* **TASK GOAL**: Express every line of the listing below as a JSON list of strings, one string per line, leaving out blank lines.

───── DATA SHOWN ─────

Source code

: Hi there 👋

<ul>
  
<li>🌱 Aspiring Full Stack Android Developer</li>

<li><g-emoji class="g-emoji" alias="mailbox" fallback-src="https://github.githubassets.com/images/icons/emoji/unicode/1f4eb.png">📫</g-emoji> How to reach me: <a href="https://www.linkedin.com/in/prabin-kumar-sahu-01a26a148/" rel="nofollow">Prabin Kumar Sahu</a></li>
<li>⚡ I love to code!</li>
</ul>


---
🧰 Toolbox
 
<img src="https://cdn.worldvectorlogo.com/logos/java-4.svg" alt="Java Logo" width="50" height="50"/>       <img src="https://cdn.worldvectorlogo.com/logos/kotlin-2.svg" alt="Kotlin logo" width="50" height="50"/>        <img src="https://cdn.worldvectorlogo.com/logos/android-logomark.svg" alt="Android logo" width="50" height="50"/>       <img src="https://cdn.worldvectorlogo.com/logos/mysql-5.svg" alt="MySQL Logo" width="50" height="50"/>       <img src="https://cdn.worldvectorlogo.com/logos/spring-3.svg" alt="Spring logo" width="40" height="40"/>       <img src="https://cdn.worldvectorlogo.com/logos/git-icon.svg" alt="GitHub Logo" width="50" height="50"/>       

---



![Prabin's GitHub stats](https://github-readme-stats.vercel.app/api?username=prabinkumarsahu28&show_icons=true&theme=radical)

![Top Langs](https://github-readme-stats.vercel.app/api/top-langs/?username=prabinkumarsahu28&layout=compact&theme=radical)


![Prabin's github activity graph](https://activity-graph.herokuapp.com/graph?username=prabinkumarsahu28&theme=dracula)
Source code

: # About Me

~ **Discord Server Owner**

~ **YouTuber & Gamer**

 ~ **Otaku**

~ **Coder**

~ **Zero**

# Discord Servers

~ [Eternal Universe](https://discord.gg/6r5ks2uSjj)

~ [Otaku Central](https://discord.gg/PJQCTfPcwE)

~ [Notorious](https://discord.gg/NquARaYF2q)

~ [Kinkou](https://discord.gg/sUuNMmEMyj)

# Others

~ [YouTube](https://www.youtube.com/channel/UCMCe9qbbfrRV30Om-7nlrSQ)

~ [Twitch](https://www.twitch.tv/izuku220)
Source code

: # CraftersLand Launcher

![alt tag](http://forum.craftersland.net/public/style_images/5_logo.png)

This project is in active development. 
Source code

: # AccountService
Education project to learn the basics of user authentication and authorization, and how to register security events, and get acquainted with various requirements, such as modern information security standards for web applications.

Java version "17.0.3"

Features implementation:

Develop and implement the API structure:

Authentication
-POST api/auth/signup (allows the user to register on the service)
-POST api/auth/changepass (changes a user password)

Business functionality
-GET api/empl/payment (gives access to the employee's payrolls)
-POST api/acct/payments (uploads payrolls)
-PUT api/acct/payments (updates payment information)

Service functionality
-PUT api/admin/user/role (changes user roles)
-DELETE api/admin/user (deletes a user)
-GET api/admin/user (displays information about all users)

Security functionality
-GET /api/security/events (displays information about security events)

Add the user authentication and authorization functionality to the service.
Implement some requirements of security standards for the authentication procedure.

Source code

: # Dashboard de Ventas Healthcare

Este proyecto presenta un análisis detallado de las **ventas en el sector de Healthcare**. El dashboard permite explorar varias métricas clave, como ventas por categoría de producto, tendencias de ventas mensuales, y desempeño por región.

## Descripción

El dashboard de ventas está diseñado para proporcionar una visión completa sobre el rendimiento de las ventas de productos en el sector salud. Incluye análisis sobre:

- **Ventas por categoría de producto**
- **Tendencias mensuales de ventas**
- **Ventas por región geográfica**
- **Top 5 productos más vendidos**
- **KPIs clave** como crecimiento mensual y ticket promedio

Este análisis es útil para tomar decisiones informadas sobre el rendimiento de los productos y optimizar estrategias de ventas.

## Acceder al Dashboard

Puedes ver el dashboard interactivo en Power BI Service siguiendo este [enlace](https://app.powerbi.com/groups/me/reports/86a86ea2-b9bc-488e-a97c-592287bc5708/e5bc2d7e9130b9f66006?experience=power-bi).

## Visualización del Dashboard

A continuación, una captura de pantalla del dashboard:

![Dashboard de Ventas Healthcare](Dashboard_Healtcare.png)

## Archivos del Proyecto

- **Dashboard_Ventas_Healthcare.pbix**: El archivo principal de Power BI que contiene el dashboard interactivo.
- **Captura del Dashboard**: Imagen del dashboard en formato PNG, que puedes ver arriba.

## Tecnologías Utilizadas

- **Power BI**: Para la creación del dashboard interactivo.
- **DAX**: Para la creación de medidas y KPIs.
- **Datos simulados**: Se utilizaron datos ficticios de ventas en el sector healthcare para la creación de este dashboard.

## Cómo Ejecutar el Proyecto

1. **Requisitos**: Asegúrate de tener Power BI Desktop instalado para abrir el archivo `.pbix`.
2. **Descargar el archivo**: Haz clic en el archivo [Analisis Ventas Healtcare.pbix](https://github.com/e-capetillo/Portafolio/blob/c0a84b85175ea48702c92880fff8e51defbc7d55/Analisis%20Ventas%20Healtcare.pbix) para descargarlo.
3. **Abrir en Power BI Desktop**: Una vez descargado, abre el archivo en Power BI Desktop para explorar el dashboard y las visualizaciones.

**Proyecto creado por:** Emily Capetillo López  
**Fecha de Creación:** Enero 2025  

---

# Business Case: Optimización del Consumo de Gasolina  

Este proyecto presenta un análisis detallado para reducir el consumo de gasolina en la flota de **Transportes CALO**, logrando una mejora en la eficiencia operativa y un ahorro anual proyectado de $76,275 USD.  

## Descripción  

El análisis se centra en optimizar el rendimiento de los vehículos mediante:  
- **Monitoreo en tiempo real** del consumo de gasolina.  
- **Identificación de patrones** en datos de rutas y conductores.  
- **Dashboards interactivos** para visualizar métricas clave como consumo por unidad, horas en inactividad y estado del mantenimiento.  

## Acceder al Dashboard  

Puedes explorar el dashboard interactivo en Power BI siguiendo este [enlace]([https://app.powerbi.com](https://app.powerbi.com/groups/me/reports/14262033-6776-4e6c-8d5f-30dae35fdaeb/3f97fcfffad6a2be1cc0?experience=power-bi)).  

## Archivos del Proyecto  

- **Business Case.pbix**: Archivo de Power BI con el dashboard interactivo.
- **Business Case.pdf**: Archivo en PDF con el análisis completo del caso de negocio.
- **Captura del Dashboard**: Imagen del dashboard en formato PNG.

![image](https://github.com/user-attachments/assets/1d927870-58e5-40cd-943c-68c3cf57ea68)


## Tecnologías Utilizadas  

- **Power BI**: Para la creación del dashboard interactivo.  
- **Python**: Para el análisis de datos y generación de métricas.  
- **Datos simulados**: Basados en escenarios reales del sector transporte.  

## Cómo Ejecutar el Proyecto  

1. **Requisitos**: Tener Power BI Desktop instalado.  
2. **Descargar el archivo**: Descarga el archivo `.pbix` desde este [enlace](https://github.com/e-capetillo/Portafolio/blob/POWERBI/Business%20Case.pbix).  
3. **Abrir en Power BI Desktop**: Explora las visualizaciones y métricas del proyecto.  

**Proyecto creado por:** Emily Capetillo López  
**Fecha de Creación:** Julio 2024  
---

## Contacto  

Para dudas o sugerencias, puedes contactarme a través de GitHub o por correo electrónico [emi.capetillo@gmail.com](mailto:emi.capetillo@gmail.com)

─────

* **SOLUTION**:
[
  "Source code",
  ": Hi there 👋",
  "<ul>",
  "<li>🌱 Aspiring Full Stack Android Developer</li>",
  "<li><g-emoji class=\"g-emoji\" alias=\"mailbox\" fallback-src=\"https://github.githubassets.com/images/icons/emoji/unicode/1f4eb.png\">📫</g-emoji> How to reach me: <a href=\"https://www.linkedin.com/in/prabin-kumar-sahu-01a26a148/\" rel=\"nofollow\">Prabin Kumar Sahu</a></li>",
  "<li>⚡ I love to code!</li>",
  "</ul>",
  "---",
  "🧰 Toolbox",
  "<img src=\"https://cdn.worldvectorlogo.com/logos/java-4.svg\" alt=\"Java Logo\" width=\"50\" height=\"50\"/>       <img src=\"https://cdn.worldvectorlogo.com/logos/kotlin-2.svg\" alt=\"Kotlin logo\" width=\"50\" height=\"50\"/>        <img src=\"https://cdn.worldvectorlogo.com/logos/android-logomark.svg\" alt=\"Android logo\" width=\"50\" height=\"50\"/>       <img src=\"https://cdn.worldvectorlogo.com/logos/mysql-5.svg\" alt=\"MySQL Logo\" width=\"50\" height=\"50\"/>       <img src=\"https://cdn.worldvectorlogo.com/logos/spring-3.svg\" alt=\"Spring logo\" width=\"40\" height=\"40\"/>       <img src=\"https://cdn.worldvectorlogo.com/logos/git-icon.svg\" alt=\"GitHub Logo\" width=\"50\" height=\"50\"/>       ",
  "---",
  "![Prabin's GitHub stats](https://github-readme-stats.vercel.app/api?username=prabinkumarsahu28&show_icons=true&theme=radical)",
  "![Top Langs](https://github-readme-stats.vercel.app/api/top-langs/?username=prabinkumarsahu28&layout=compact&theme=radical)",
  "![Prabin's github activity graph](https://activity-graph.herokuapp.com/graph?username=prabinkumarsahu28&theme=dracula)",
  "Source code",
  ": # About Me",
  "~ **Discord Server Owner**",
  "~ **YouTuber & Gamer**",
  " ~ **Otaku**",
  "~ **Coder**",
  "~ **Zero**",
  "# Discord Servers",
  "~ [Eternal Universe](https://discord.gg/6r5ks2uSjj)",
  "~ [Otaku Central](https://discord.gg/PJQCTfPcwE)",
  "~ [Notorious](https://discord.gg/NquARaYF2q)",
  "~ [Kinkou](https://discord.gg/sUuNMmEMyj)",
  "# Others",
  "~ [YouTube](https://www.youtube.com/channel/UCMCe9qbbfrRV30Om-7nlrSQ)",
  "~ [Twitch](https://www.twitch.tv/izuku220)",
  "Source code",
  ": # CraftersLand Launcher",
  "![alt tag](http://forum.craftersland.net/public/style_images/5_logo.png)",
  "This project is in active development. ",
  "Source code",
  ": # AccountService",
  "Education project to learn the basics of user authentication and authorization, and how to register security events, and get acquainted with various requirements, such as modern information security standards for web applications.",
  "Java version \"17.0.3\"",
  "Features implementation:",
  "Develop and implement the API structure:",
  "Authentication",
  "-POST api/auth/signup (allows the user to register on the service)",
  "-POST api/auth/changepass (changes a user password)",
  "Business functionality",
  "-GET api/empl/payment (gives access to the employee's payrolls)",
  "-POST api/acct/payments (uploads payrolls)",
  "-PUT api/acct/payments (updates payment information)",
  "Service functionality",
  "-PUT api/admin/user/role (changes user roles)",
  "-DELETE api/admin/user (deletes a user)",
  "-GET api/admin/user (displays information about all users)",
  "Security functionality",
  "-GET /api/security/events (displays information about security events)",
  "Add the user authentication and authorization functionality to the service.",
  "Implement some requirements of security standards for the authentication procedure.",
  "Source code",
  ": # Dashboard de Ventas Healthcare",
  "Este proyecto presenta un análisis detallado de las **ventas en el sector de Healthcare**. El dashboard permite explorar varias métricas clave, como ventas por categoría de producto, tendencias de ventas mensuales, y desempeño por región.",
  "## Descripción",
  "El dashboard de ventas está diseñado para proporcionar una visión completa sobre el rendimiento de las ventas de productos en el sector salud. Incluye análisis sobre:",
  "- **Ventas por categoría de producto**",
  "- **Tendencias mensuales de ventas**",
  "- **Ventas por región geográfica**",
  "- **Top 5 productos más vendidos**",
  "- **KPIs clave** como crecimiento mensual y ticket promedio",
  "Este análisis es útil para tomar decisiones informadas sobre el rendimiento de los productos y optimizar estrategias de ventas.",
  "## Acceder al Dashboard",
  "Puedes ver el dashboard interactivo en Power BI Service siguiendo este [enlace](https://app.powerbi.com/groups/me/reports/86a86ea2-b9bc-488e-a97c-592287bc5708/e5bc2d7e9130b9f66006?experience=power-bi).",
  "## Visualización del Dashboard",
  "A continuación, una captura de pantalla del dashboard:",
  "![Dashboard de Ventas Healthcare](Dashboard_Healtcare.png)",
  "## Archivos del Proyecto",
  "- **Dashboard_Ventas_Healthcare.pbix**: El archivo principal de Power BI que contiene el dashboard interactivo.",
  "- **Captura del Dashboard**: Imagen del dashboard en formato PNG, que puedes ver arriba.",
  "## Tecnologías Utilizadas",
  "- **Power BI**: Para la creación del dashboard interactivo.",
  "- **DAX**: Para la creación de medidas y KPIs.",
  "- **Datos simulados**: Se utilizaron datos ficticios de ventas en el sector healthcare para la creación de este dashboard.",
  "## Cómo Ejecutar el Proyecto",
  "1. **Requisitos**: Asegúrate de tener Power BI Desktop instalado para abrir el archivo `.pbix`.",
  "2. **Descargar el archivo**: Haz clic en el archivo [Analisis Ventas Healtcare.pbix](https://github.com/e-capetillo/Portafolio/blob/c0a84b85175ea48702c92880fff8e51defbc7d55/Analisis%20Ventas%20Healtcare.pbix) para descargarlo.",
  "3. **Abrir en Power BI Desktop**: Una vez descargado, abre el archivo en Power BI Desktop para explorar el dashboard y las visualizaciones.",
  "**Proyecto creado por:** Emily Capetillo López  ",
  "**Fecha de Creación:** Enero 2025  ",
  "---",
  "# Business Case: Optimización del Consumo de Gasolina  ",
  "Este proyecto presenta un análisis detallado para reducir el consumo de gasolina en la flota de **Transportes CALO**, logrando una mejora en la eficiencia operativa y un ahorro anual proyectado de $76,275 USD.  ",
  "## Descripción  ",
  "El análisis se centra en optimizar el rendimiento de los vehículos mediante:  ",
  "- **Monitoreo en tiempo real** del consumo de gasolina.  ",
  "- **Identificación de patrones** en datos de rutas y conductores.  ",
  "- **Dashboards interactivos** para visualizar métricas clave como consumo por unidad, horas en inactividad y estado del mantenimiento.  ",
  "## Acceder al Dashboard  ",
  "Puedes explorar el dashboard interactivo en Power BI siguiendo este [enlace]([https://app.powerbi.com](https://app.powerbi.com/groups/me/reports/14262033-6776-4e6c-8d5f-30dae35fdaeb/3f97fcfffad6a2be1cc0?experience=power-bi)).  ",
  "## Archivos del Proyecto  ",
  "- **Business Case.pbix**: Archivo de Power BI con el dashboard interactivo.",
  "- **Business Case.pdf**: Archivo en PDF con el análisis completo del caso de negocio.",
  "- **Captura del Dashboard**: Imagen del dashboard en formato PNG.",
  "![image](https://github.com/user-attachments/assets/1d927870-58e5-40cd-943c-68c3cf57ea68)",
  "## Tecnologías Utilizadas  ",
  "- **Power BI**: Para la creación del dashboard interactivo.  ",
  "- **Python**: Para el análisis de datos y generación de métricas.  ",
  "- **Datos simulados**: Basados en escenarios reales del sector transporte.  ",
  "## Cómo Ejecutar el Proyecto  ",
  "1. **Requisitos**: Tener Power BI Desktop instalado.  ",
  "2. **Descargar el archivo**: Descarga el archivo `.pbix` desde este [enlace](https://github.com/e-capetillo/Portafolio/blob/POWERBI/Business%20Case.pbix).  ",
  "3. **Abrir en Power BI Desktop**: Explora las visualizaciones y métricas del proyecto.  ",
  "**Proyecto creado por:** Emily Capetillo López  ",
  "**Fecha de Creación:** Julio 2024  ",
  "---",
  "## Contacto  ",
  "Para dudas o sugerencias, puedes contactarme a través de GitHub o por correo electrónico [emi.capetillo@gmail.com](mailto:emi.capetillo@gmail.com)"
]